Rapport de la Commission au Conseil présenté conformément à l'article 2 de la décision du Conseil 92/544 du 23/11/92 (application de mesures dérogatoires à l'article 22 § 3, 4 et 5 de la sixième directive 77/388/CEE en matière d'harmonisation des législations des Etats membres relatives aux taxes sur le chiffre d'affaires). Proposition de décision du Conseil autorisant la République française à proroger l'application de mesures dérogatoires à l'article 17 et à l'article 22 § 3, 4 et 5 de la sixième directive (77/388/CEE) du Conseil du 17/5/77 en matière d'harmonisation de législations des Etats membres relatives aux taxes sur le chiffre d'affaires (droits d'auteur)

COM (97) 215 final  du 14/05/1997
Date d'adoption du texte par les instances européennes : 14/07/1997

Examen dans le cadre de l'article 88-4 de la Constitution

Texte déposé au Sénat le 02/06/1997
Examen par la délégation le 20/06/1997

Proposition E 850

Com (97) 215 final

(Procédure écrite du 20 juin 1997)

Ce texte tend à autoriser la France à proroger l'application d'une mesure dérogatoire à certaines dispositions de la 6ème directive du 17 mai 1977 en matière d'harmonisation des législations des Etats membres relatives aux taxes sur le chiffre d'affaires.

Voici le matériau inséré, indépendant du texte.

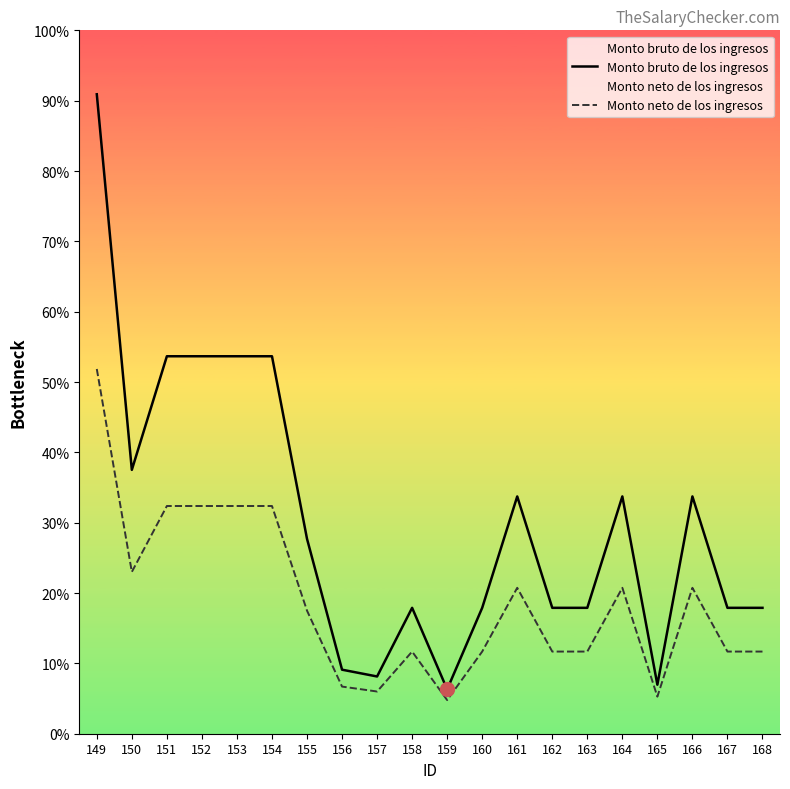

In Monto bruto de los ingresos, how many points are higher than both neighbors (excluding endpoints)?

4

Depuis 1992, la France est autorisée à appliquer un régime particulier en matière de droits d'auteur pour les oeuvres de l'esprit. Celui-ci consiste, d'une part, à percevoir la TVA due par l'auteur d'une oeuvre de l'esprit par voie de retenue à la source, lorsque les droits sont versés par un éditeur, une société de répartition de droits ou encore un producteur. Il permet, d'autre part, d'appliquer aux droits d'auteur un taux forfaitaire de 0,8 % au titre des droits à déduction auxquels les auteurs peuvent prétendre. Cette déduction forfaitaire est exclusive de toute autre déduction.

Ce régime dérogatoire n'est pas obligatoire et tout auteur peut y renoncer en optant pour l'application de la TVA selon les règles habituelles.

Institué dans le but de simplifier la perception de la taxe dans un secteur d'activité très spécifique, ce régime dérogatoire a pris fin le 31 décembre 1996.

La proposition E 850 prévoit, à la demande de la France, de le proroger jusqu'au 31 décembre 1999, date à laquelle la Commission estime que le système commun définitif de TVA devrait être mis en place.

Ce texte faisant droit à une demande du Gouvernement français, la délégation a décidé de ne pas intervenir à son sujet.